E-Verify is the computer system that lets employers check job applicants against government databases to spot both illegals and phony Social Security numbers. The program's authority expires unless Congress and the Administration renew it in their omnibus spending bill. It's one mechanism that MPI approves, stating, "Mandatory employer verification must be at the center of legislation to combat illegal immigration. Until such legislation is enacted, the administration should support reauthorization of the E-Verify employment verification system and expand its use as a voluntary program." Yet groups such as the U.S. Chamber of Commerce have opposed this common-sense system and sued to stop it. The Obama Administration has delayed a Bush Administration requirement that all federal contractors must use E-Verify.
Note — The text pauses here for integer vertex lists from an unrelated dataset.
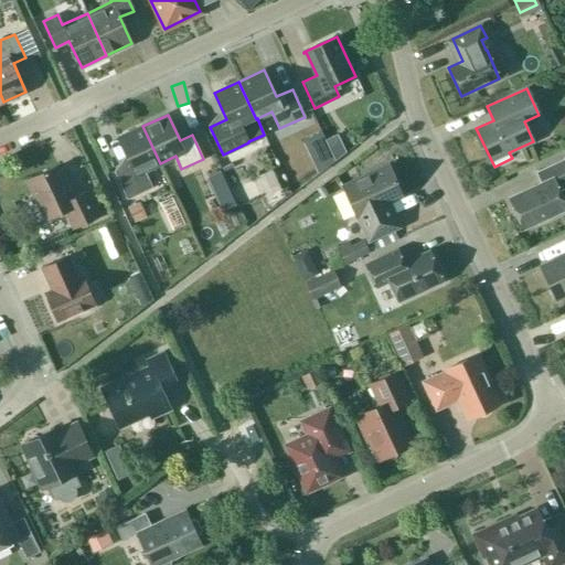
[(152,188),(145,170),(160,163),(142,126),(118,138),(130,163),(114,171),(127,199),(152,188)]
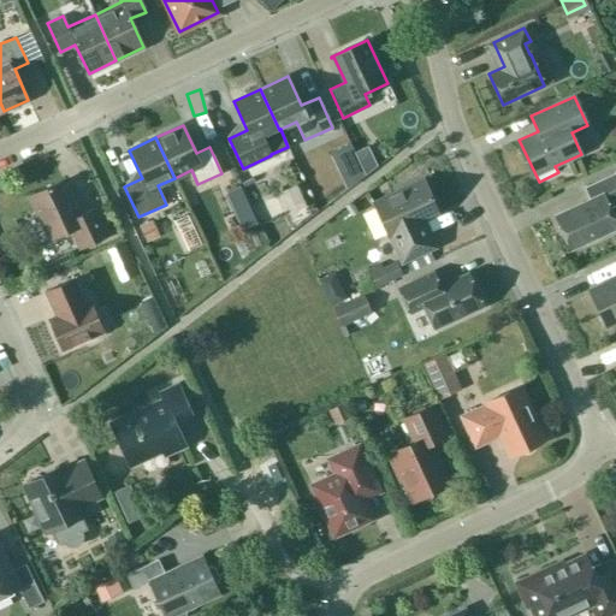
[(339,163),(347,178),(361,171),(354,155),(339,163)]
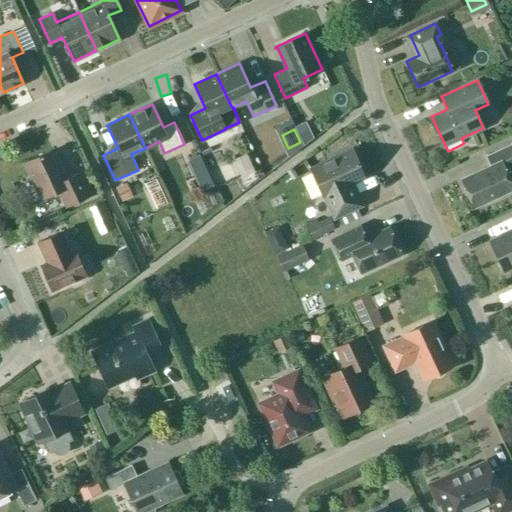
[(511,188),(511,184),(502,162),(511,157),(511,143),(485,155),(490,167),(461,180),(473,207),(511,188)]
Real ID is the federal requirement setting minimum security standards for state IDs, like drivers licenses. As the Heritage Foundation's Dr. James Carafano describes it, "Real ID is a sensible protection against identify fraud." Its requirements deter terrorist access to airports and other areas and make it more difficult for illegal aliens to use phony ID. Real ID has been unpopular with several states and governors, including Napolitano, who as Arizona governor signed a state law prohibiting its enforcement there. As DHS secretary, she says she wants to find a more "flexible" approach.
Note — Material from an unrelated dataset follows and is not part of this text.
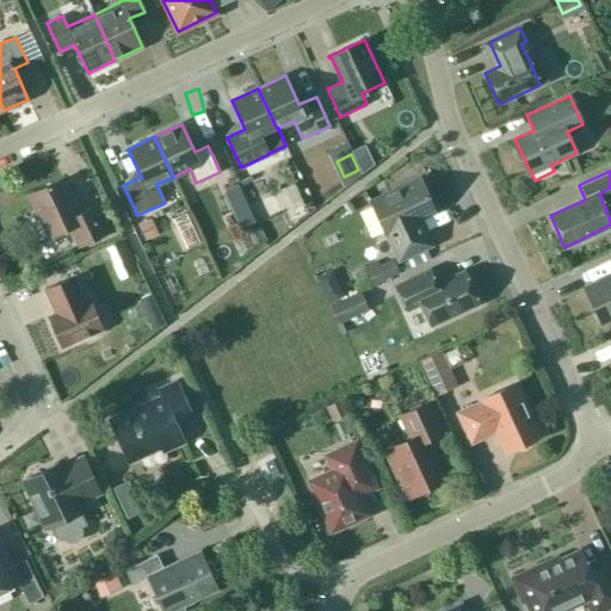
[(399,259),(431,245),(419,218),(436,210),(420,178),(370,202),(384,234),(387,233),(399,259)]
287(g) is a successful inter-agency program in which DHS partners with state and local law enforcement agencies to enforce federal immigration laws. The MPI design calls for limiting 287(g), stating, "ICE should not enter into agreements that authorize local police to check the immigration status of persons in need of their assistance or who are assisting them. MPI calls for ending the local law enforcement practices of "routinely or randomly checking the immigration status of persons who have not been arrested, or are not in police custody."

Just as those who sneak across borders do so stealthily, the Obama Administration may change America's immigration policies quietly but significantly. Following public outcry against President Bush's immigration proposal, his DHS Secretary Michael Chertoff admirably set out to enforce the laws rather than change or ignore them. Ironically, those concerned over illegal immigration may see the last part of the Bush years as "the good old days."

Ernest Istook is recovering from serving 14 years in Congress and is now a distinguished fellow at The Heritage Foundation.